Rows from a data collection
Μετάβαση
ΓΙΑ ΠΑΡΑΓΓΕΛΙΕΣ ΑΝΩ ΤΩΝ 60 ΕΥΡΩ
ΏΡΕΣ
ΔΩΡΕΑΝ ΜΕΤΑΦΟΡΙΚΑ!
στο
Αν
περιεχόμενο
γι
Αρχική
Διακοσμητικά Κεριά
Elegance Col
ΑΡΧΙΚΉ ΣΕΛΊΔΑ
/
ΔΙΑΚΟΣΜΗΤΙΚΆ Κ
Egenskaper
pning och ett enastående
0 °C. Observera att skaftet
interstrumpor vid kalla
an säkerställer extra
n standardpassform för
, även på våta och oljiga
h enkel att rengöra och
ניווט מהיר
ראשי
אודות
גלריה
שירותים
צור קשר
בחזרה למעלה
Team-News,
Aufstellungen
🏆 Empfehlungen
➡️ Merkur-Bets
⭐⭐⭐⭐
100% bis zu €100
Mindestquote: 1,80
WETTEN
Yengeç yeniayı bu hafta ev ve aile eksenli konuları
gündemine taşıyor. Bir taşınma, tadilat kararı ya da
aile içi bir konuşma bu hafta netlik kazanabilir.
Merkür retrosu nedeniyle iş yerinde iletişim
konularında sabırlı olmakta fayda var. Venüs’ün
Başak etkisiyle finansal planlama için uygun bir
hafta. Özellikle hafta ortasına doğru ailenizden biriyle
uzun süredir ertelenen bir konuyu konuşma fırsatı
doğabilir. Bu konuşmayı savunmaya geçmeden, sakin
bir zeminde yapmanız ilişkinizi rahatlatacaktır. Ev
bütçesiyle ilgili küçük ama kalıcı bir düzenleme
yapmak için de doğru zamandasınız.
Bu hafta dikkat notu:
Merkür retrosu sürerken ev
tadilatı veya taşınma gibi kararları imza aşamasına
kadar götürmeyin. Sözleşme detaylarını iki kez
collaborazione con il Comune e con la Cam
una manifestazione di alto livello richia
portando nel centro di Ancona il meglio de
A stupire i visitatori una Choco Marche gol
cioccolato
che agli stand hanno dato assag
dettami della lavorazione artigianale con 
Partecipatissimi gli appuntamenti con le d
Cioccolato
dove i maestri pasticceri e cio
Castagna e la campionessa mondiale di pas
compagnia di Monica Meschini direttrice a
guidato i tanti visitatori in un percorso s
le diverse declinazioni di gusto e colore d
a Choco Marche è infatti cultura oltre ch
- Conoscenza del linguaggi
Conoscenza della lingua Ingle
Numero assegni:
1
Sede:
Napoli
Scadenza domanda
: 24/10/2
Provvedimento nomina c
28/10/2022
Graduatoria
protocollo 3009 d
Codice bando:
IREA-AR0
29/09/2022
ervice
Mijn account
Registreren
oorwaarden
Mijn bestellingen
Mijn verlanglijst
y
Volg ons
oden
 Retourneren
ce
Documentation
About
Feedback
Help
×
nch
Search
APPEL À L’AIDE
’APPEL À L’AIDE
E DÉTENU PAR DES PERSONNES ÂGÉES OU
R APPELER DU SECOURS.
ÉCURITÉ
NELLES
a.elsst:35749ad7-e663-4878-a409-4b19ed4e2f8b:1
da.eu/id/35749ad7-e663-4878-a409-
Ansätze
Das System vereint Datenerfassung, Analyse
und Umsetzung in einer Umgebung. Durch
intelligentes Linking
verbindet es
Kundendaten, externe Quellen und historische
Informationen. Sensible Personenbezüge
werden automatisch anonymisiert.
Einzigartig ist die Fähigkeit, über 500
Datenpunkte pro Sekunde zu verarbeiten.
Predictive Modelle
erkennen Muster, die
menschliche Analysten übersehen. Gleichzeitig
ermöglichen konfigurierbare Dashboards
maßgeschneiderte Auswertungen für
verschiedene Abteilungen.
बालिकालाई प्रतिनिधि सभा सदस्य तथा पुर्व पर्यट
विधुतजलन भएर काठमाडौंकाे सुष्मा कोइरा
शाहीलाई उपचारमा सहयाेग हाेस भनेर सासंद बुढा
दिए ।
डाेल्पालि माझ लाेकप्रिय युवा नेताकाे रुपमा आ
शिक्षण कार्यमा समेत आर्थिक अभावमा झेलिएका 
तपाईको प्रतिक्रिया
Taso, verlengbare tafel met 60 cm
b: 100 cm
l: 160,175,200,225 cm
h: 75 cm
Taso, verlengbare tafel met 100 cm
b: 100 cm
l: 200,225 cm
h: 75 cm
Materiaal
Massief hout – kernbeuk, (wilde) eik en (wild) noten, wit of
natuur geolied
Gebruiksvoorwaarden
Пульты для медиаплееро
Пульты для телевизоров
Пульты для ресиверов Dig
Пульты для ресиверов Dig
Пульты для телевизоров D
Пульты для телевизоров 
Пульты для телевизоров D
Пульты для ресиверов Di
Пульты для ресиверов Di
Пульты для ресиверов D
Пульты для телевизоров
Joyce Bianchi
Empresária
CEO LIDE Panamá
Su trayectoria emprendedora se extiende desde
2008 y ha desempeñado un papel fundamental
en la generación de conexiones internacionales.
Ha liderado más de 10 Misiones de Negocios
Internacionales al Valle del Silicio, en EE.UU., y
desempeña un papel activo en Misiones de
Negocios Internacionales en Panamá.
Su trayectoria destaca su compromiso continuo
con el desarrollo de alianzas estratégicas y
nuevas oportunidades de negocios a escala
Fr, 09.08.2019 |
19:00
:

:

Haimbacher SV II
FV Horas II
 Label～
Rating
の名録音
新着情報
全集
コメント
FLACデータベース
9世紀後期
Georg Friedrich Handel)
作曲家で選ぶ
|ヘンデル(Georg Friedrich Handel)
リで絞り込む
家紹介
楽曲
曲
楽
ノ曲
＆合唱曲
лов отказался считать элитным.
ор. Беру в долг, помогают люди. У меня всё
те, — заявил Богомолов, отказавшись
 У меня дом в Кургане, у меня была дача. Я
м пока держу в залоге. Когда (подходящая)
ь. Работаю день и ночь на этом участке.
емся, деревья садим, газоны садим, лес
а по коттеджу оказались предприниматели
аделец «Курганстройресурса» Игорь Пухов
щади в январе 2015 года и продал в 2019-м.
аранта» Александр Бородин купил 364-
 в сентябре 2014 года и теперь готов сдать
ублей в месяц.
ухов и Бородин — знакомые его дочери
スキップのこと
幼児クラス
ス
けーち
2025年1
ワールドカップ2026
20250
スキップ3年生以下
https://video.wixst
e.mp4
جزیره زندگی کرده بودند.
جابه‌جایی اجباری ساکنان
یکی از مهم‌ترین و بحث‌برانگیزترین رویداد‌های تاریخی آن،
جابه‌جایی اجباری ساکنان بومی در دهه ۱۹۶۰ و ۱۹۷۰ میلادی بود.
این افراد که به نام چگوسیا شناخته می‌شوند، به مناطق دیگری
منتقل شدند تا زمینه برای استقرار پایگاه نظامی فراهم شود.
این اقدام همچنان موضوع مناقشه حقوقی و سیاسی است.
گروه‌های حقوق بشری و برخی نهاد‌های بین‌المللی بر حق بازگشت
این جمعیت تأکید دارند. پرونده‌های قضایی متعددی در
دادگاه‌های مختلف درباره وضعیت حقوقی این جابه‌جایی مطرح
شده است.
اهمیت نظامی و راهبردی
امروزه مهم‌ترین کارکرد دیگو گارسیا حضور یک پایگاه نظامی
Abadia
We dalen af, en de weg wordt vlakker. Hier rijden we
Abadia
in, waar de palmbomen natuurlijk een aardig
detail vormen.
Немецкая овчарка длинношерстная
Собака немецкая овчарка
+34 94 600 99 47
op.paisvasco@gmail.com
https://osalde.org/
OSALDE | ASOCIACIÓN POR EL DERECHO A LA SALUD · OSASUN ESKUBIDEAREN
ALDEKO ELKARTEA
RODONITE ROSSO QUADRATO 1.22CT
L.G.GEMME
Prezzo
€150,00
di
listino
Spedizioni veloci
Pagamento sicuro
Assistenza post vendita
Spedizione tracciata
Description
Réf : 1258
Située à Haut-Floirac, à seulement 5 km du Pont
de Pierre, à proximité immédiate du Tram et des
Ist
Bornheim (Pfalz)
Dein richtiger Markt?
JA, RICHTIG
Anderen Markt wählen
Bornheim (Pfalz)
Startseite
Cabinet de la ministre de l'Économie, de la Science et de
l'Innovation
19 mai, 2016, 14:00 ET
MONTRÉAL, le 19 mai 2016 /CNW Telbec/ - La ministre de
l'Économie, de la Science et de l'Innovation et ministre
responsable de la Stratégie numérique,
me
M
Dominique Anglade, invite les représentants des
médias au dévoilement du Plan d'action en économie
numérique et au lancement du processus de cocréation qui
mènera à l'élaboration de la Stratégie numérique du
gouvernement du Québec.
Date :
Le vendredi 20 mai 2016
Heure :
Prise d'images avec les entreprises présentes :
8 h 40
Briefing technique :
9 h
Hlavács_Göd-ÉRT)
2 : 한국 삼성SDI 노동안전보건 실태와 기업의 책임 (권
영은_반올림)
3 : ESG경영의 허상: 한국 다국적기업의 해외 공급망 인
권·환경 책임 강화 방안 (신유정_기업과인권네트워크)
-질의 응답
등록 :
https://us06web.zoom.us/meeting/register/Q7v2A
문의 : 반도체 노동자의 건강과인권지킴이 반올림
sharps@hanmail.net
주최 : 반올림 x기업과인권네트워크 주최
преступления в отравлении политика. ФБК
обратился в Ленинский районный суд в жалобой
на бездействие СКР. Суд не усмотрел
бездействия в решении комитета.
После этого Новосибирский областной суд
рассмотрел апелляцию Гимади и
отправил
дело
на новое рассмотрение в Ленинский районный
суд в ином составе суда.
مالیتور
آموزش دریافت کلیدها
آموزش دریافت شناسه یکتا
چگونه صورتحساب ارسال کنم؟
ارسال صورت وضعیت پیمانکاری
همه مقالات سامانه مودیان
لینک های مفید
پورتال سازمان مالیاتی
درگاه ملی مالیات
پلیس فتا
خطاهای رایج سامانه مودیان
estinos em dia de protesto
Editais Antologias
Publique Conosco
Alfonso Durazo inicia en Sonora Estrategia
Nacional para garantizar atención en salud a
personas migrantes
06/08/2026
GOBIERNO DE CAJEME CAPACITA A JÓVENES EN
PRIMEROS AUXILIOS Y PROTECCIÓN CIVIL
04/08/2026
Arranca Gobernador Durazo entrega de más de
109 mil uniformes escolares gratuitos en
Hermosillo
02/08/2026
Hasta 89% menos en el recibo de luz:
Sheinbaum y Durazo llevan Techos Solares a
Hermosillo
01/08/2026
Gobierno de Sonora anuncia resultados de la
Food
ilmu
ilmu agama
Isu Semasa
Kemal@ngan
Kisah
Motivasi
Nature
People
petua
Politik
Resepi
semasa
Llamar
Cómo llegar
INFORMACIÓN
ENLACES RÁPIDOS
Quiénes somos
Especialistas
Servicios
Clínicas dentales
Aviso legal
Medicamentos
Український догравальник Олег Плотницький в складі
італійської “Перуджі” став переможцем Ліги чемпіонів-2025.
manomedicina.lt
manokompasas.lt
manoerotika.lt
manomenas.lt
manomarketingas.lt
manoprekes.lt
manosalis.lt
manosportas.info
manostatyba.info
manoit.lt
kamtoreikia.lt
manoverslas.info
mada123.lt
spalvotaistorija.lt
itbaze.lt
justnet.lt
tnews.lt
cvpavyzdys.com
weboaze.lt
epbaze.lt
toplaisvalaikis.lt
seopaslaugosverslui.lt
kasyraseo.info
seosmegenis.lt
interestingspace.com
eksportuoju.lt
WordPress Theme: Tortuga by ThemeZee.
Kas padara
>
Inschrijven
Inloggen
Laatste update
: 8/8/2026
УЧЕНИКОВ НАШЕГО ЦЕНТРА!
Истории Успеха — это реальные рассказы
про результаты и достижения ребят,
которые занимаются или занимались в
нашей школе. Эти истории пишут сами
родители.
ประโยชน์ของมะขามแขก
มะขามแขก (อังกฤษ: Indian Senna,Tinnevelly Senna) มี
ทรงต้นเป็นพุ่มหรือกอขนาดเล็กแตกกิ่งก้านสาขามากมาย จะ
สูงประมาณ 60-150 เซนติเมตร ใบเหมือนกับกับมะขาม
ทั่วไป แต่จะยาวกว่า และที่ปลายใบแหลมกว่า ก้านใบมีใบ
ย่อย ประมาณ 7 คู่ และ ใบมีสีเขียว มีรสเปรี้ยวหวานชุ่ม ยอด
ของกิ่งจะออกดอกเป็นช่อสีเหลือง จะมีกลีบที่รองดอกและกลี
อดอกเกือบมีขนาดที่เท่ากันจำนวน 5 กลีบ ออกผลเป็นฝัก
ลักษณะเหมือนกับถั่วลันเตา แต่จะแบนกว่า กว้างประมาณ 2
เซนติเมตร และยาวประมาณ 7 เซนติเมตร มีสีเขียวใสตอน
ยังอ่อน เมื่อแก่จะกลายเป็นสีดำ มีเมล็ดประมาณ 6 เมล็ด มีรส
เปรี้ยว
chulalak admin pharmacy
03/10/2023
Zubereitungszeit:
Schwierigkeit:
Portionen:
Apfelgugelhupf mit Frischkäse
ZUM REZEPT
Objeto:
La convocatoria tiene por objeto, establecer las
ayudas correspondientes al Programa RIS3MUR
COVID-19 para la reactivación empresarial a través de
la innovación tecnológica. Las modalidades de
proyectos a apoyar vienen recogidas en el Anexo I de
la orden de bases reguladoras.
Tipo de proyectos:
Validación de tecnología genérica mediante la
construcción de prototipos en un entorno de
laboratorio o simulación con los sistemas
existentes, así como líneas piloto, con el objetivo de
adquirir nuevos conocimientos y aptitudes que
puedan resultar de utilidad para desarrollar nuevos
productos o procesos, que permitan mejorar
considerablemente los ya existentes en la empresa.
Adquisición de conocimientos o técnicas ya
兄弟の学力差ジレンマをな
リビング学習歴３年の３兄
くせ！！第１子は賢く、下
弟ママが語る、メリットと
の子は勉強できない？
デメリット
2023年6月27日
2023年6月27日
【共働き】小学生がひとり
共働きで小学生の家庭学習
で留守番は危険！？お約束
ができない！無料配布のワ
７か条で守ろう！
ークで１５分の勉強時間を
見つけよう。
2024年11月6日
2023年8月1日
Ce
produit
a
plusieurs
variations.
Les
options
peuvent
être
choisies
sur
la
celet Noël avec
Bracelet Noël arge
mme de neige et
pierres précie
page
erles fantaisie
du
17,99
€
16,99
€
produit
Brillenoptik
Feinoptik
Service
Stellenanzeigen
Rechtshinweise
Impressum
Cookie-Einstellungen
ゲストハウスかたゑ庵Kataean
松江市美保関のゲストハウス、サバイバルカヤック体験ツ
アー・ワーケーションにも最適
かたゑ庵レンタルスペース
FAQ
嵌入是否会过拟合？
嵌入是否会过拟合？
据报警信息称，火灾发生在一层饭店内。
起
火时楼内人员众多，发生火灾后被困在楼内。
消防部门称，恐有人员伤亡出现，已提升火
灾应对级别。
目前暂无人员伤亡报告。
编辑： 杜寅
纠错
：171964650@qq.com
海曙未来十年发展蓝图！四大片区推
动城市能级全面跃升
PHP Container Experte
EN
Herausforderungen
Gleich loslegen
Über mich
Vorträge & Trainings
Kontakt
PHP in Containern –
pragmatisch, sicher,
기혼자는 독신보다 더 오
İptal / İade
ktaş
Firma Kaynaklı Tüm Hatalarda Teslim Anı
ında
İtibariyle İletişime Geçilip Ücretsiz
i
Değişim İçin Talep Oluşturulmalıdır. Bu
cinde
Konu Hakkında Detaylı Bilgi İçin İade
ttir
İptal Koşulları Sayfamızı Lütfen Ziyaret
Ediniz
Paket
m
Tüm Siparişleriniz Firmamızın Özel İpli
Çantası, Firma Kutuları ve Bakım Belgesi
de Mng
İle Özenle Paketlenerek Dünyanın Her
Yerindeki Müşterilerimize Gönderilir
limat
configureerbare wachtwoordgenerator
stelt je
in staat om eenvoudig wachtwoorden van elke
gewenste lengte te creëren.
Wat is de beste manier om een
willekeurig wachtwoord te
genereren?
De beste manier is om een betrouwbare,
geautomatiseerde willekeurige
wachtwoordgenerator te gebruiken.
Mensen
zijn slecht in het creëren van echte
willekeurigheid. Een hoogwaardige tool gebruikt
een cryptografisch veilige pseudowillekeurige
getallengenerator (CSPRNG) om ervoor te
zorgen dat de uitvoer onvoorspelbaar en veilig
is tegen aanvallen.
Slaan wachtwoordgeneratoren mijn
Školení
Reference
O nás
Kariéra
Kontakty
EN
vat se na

→ **WHAT TO DO**
Reproduce verbatim every line from the first line of the rows up to and including the line that contains "Bu hafta dikkat".

→ **EXPECTED ANSWER**
Μετάβαση
ΓΙΑ ΠΑΡΑΓΓΕΛΙΕΣ ΑΝΩ ΤΩΝ 60 ΕΥΡΩ
ΏΡΕΣ
ΔΩΡΕΑΝ ΜΕΤΑΦΟΡΙΚΑ!
στο
Αν
περιεχόμενο
γι
Αρχική
Διακοσμητικά Κεριά
Elegance Col
ΑΡΧΙΚΉ ΣΕΛΊΔΑ
/
ΔΙΑΚΟΣΜΗΤΙΚΆ Κ
Egenskaper
pning och ett enastående
0 °C. Observera att skaftet
interstrumpor vid kalla
an säkerställer extra
n standardpassform för
, även på våta och oljiga
h enkel att rengöra och
ניווט מהיר
ראשי
אודות
גלריה
שירותים
צור קשר
בחזרה למעלה
Team-News,
Aufstellungen
🏆 Empfehlungen
➡️ Merkur-Bets
⭐⭐⭐⭐
100% bis zu €100
Mindestquote: 1,80
WETTEN
Yengeç yeniayı bu hafta ev ve aile eksenli konuları
gündemine taşıyor. Bir taşınma, tadilat kararı ya da
aile içi bir konuşma bu hafta netlik kazanabilir.
Merkür retrosu nedeniyle iş yerinde iletişim
konularında sabırlı olmakta fayda var. Venüs’ün
Başak etkisiyle finansal planlama için uygun bir
hafta. Özellikle hafta ortasına doğru ailenizden biriyle
uzun süredir ertelenen bir konuyu konuşma fırsatı
doğabilir. Bu konuşmayı savunmaya geçmeden, sakin
bir zeminde yapmanız ilişkinizi rahatlatacaktır. Ev
bütçesiyle ilgili küçük ama kalıcı bir düzenleme
yapmak için de doğru zamandasınız.
Bu hafta dikkat notu:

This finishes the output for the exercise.